In this step, the parametric design was very helpful. I only needed to change the parameter values in the table, and the whole model automatically updated to the new size.

Adding T-Bone / Dog-Bone for the joints

Because CNC milling machines cannot produce perfect right internal corners, it is important to add T-Bone or Dog-Bone fillets when designing joints.

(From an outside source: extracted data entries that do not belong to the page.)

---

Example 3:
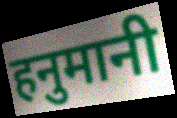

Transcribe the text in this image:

हनुमानी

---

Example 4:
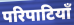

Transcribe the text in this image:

परिपाटियाँ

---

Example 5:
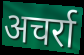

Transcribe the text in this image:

अचर्रा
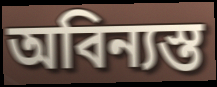
অবিন্যস্ত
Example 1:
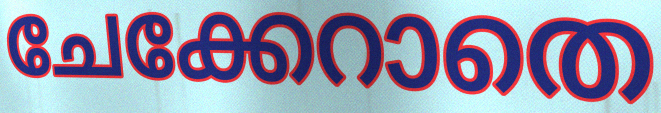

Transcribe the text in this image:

ചേക്കേറാതെ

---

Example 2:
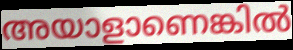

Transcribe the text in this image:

അയാളാണെങ്കിൽ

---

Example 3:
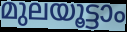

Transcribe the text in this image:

മുലയൂട്ടാം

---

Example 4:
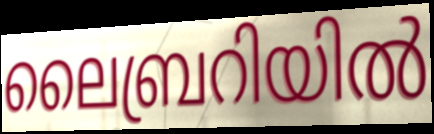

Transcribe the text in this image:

ലൈബ്രറിയിൽ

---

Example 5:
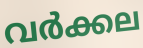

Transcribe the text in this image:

വർക്കല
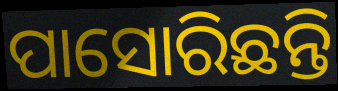
ପାସୋରିଛନ୍ତି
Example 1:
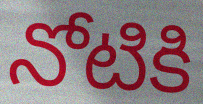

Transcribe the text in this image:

నోటికి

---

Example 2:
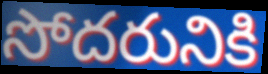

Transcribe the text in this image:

సోదరునికి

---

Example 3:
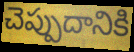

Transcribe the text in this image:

చెప్పుదానికి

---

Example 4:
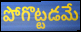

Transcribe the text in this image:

పోగొట్టడమే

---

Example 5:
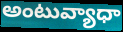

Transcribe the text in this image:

అంటువ్యాధా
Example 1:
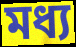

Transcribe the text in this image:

মধ্য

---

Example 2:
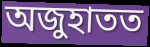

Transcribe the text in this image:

অজুহাতত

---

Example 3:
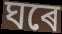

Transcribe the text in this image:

ঘৰে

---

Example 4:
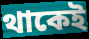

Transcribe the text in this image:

থাকেই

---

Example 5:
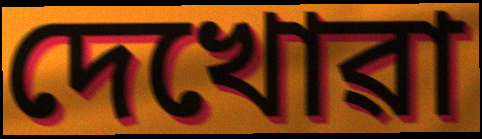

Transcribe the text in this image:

দেখোৱা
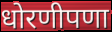
धोरणीपणा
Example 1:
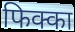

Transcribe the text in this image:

फिक्का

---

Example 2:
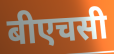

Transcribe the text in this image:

बीएचसी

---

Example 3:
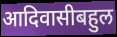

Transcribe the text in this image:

आदिवासीबहुल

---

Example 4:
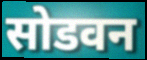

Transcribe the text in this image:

सोडवन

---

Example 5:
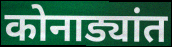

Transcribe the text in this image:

कोनाड्यांत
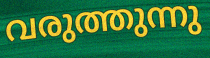
വരുത്തുന്നു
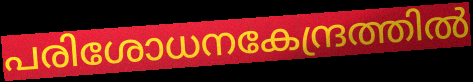
പരിശോധനകേന്ദ്രത്തിൽ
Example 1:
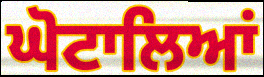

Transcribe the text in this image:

ਘੋਟਾਲਿਆਂ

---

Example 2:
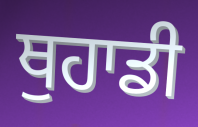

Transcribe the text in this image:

ਥੁਹਾਡੀ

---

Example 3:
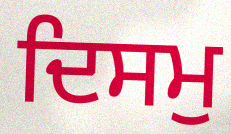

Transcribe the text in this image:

ਦਿਸਮੁ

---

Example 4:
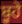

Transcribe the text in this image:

ਬੂਹੇ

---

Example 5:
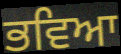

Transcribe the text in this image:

ਭਵਿਆ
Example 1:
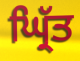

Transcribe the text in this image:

ਘ੍ਰਿੱਤ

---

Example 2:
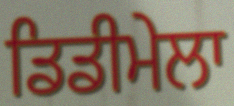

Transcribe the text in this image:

ਡਿਡੀਮੇਲਾ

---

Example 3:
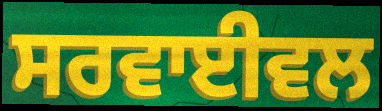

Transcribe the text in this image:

ਸਰਵਾਈਵਲ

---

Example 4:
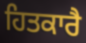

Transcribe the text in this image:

ਹਿਤਕਾਰੈ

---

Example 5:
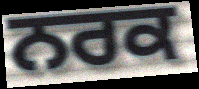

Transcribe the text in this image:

ਨਰਕ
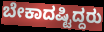
ಬೇಕಾದಷ್ಟಿದ್ದರು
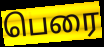
பெரை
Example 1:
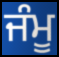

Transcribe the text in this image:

ਜੰਮੂ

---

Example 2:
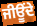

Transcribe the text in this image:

ਜੀਊਂਦੇ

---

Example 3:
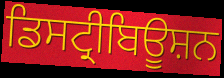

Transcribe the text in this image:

ਡਿਸਟ੍ਰੀਬਿਊਸ਼ਨ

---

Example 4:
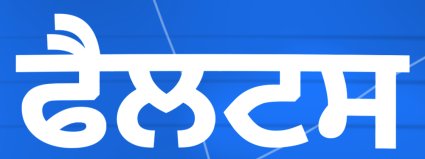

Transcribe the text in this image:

ਫੈਲਟਸ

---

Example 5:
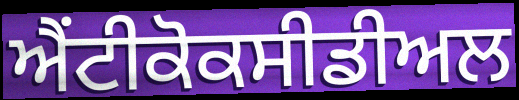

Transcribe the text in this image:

ਐਂਟੀਕੋਕਸੀਡੀਅਲ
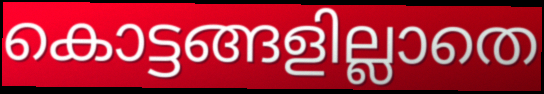
കൊട്ടങ്ങളില്ലാതെ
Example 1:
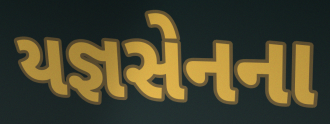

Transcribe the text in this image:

યજ્ઞસેનના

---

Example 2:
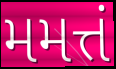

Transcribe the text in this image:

મમત્તં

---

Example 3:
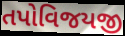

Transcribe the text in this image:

તપોવિજયજી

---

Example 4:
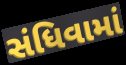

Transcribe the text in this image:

સંધિવામાં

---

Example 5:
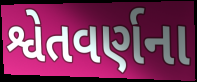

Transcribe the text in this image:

શ્વેતવર્ણના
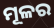
ମୂଳର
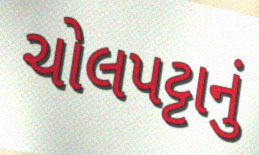
ચોલપટ્ટાનું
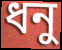
ধনু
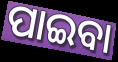
ପାଇବା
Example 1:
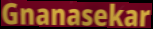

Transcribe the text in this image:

Gnanasekar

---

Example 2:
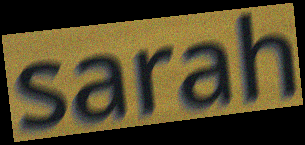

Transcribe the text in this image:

sarah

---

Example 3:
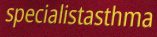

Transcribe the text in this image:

specialistasthma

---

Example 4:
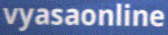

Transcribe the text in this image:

vyasaonline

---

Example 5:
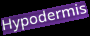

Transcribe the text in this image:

Hypodermis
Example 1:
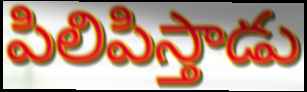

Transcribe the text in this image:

పిలిపిస్తాడు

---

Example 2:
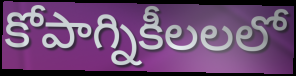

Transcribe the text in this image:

కోపాగ్నికీలలలో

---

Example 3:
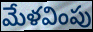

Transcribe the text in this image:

మేళవింపు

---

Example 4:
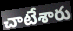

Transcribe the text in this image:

చాటేశారు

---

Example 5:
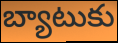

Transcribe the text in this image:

బ్యాటుకు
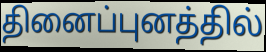
தினைப்புனத்தில்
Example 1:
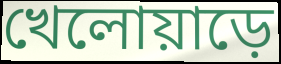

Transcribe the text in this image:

খেলোয়াড়ে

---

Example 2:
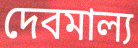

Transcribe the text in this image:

These shapes create extra space in the inner corners so that the parts can fit together properly.

I first added Center Point Circles on each side of the joint holes.

Then I used the Trim tool to remove the redundant lines in the middle.

Here is the result after trimming:

Finally, I added the T-Bone/Dog-Bone features on each side of the joint holes on the left side and then mirrored them to the right side.

Note

Some of the joints may require adjustment before CNC milling.

OnShape Files (Model 1 - Table Top)

• Table Top Miniature File

• Table Top Real Size File

Model 2 - Side Table

I followed almost the same steps as in Model 1 – Top Table.

First, I created the tabletop and the table leg, and then set up the parametric design.

I used the Linear Pattern tool to duplicate the table leg into 4 pieces:

I also duplicated the tabletop into 2 pieces:

Here is the result:

Then I printed the model using a 3D printer:

Next, I adjusted the design to the real size. I scaled all of the dimensions to be 10× larger than the miniature model.

Finally, I added the T-Bone/Dog-Bone features to the joints.

Note

Some of the joints may require adjustment before CNC milling.